I don't wonder why you want to wrap your building with rigid foam. But I do wonder why you would want to clad your building with "lick-and-stick" stone veneer. It's a risky wall cladding.
Your suggested approach -- installing furring strips with adequate fasteners through the foam to the underlying studs, followed by some type of substrate to support your foam veneer -- will work, and it's the proper way to proceed. If your engineer can't figure out the required fasteners, find an engineer who can. There should be enough information in my article on the topic (“Fastening Furring Strips to a Foam-Sheathed Wall”) to get your newly-hired engineer started on the required calculations.
It's not just polyiso- 1.5" of ANY rigid foam on the exterior the sheathing would have to dry primarily toward the interior. Even 1.5" of Type-II EPS would come in at a bit over 1.5 perms (2 perms absolute max).

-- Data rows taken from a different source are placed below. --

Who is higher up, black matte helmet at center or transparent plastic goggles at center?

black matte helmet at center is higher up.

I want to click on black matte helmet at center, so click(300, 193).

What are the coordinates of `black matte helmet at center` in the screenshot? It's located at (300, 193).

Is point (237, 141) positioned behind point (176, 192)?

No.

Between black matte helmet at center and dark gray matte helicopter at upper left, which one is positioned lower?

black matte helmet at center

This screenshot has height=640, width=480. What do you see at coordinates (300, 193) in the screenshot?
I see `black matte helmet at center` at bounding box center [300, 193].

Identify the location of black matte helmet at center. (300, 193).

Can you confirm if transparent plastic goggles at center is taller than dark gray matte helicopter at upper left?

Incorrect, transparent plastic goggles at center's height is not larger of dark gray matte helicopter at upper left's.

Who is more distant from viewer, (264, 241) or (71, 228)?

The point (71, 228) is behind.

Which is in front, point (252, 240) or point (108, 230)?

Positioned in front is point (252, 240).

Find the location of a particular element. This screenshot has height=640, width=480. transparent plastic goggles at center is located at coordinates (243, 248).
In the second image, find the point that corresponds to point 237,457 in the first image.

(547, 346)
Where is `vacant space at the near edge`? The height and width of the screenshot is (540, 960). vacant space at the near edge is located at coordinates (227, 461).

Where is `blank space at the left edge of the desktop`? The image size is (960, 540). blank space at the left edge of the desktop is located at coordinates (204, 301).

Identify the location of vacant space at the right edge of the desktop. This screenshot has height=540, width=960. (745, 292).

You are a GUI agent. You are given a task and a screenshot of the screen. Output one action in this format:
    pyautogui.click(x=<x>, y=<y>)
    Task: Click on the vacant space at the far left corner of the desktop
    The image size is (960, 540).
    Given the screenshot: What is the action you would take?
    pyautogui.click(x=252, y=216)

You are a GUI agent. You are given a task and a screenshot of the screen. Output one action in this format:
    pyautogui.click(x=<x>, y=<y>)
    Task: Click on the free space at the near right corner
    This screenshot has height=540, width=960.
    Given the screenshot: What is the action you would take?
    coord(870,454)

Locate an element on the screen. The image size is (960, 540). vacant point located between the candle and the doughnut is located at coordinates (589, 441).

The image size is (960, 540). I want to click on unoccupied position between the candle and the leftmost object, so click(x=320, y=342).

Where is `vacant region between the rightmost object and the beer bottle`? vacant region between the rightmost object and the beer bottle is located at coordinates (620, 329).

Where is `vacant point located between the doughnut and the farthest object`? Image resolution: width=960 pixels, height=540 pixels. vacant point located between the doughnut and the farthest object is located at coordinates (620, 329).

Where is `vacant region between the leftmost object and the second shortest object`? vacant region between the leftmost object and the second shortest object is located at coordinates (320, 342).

But 1.5" of EPS would not provide sufficient R value for dew point control at the sheathing in Zone 5, and would not meet code. At 1.5" polyiso would still provide JUST enough dew point control at the sheathing even after derating for climate & stackup, but more is clearly better/safer, and greener overall than XPS. At 1.5" XPS would initially provide sufficient dew point control, but in 50 years probably not, depending on just how fast the HFC blowing agents leaked (doing it's climate damage). For the long term a minimum of 2" would be required if XPS or EPS.
From a long term energy use/cost point of view it's rational to put 3" of polyiso on the exterior of a 2x6 fiber-insulated wall, raising the whole-wall R to about R30 after thermal bridging. If the rest of the house is similarly up to snuff that would make it possible to hit Net Zero Energy with a PV array that actually fits on the house. At the rate the installed cost of PV is falling (looking at 30-40 year trend lines, or "learning curve", in economist-speak) this is relevant. Long before the lifecycle of the house is up, site-sourced PV will be the cheapest form of energy available. In any new design roof orientation and thermal performance that make Net Zero possible is worthwhile to consider.
How soon will that cost cross-over occur? Estimates range from 6-8 years on the optimistic side, 15-25 years from the sober (and often too conservative) analysts. The trend lines look like this:
Since the year 2000 the installed capacity of PV world wide has been increasing 1.43x/year, year-on-year, doubling roughly every two years (though that rate has been creeping up). The long term learning curve on PV for decades has been that every time the installed capacity doubles, the installed cost drops between 20-25% (more rapidly in recent years). Last year PV hit roughly 1% share of the worlds total electricity source. At the recent 15 year trend of 1.43x year-on-year capacity increase, starting at 1% in 2015 it hits 100% by 2028, and the installed cost will have fallen to 20-25% of the 2015 cost. (~$3.50/watt was the US average for small scale PV in 2015, so it should be well under a buck-a-watt by 2028, if not sooner). With the developing electrification of the transportation sector PV will be disrupting all energy markets through the 2020s, not just electricity. The Saudis aren't crazy to be pumping oil as fast as they can while it still has a price in excess of their production cost.
Will the 1.43x per year continue that long? Maybe not, (in the US it's expected to grow at a 1.6x multiplier in 2016) but it will have to slow by quite a lot to not become the cheapest source of energy in 20 years.
While incremental efficiency improvements in both PV and electricity end-uses slowly shrink the amount of roof real estate necessary to hit Net Zero, it would require true breakthroughs on efficiency to get there with much less than an R30 whole-wall performance. The "extra" 25- 30 cents per square foot for bumping up from 2.5" to 3" on the foam gives it some margin, if Net Zero is a design goal.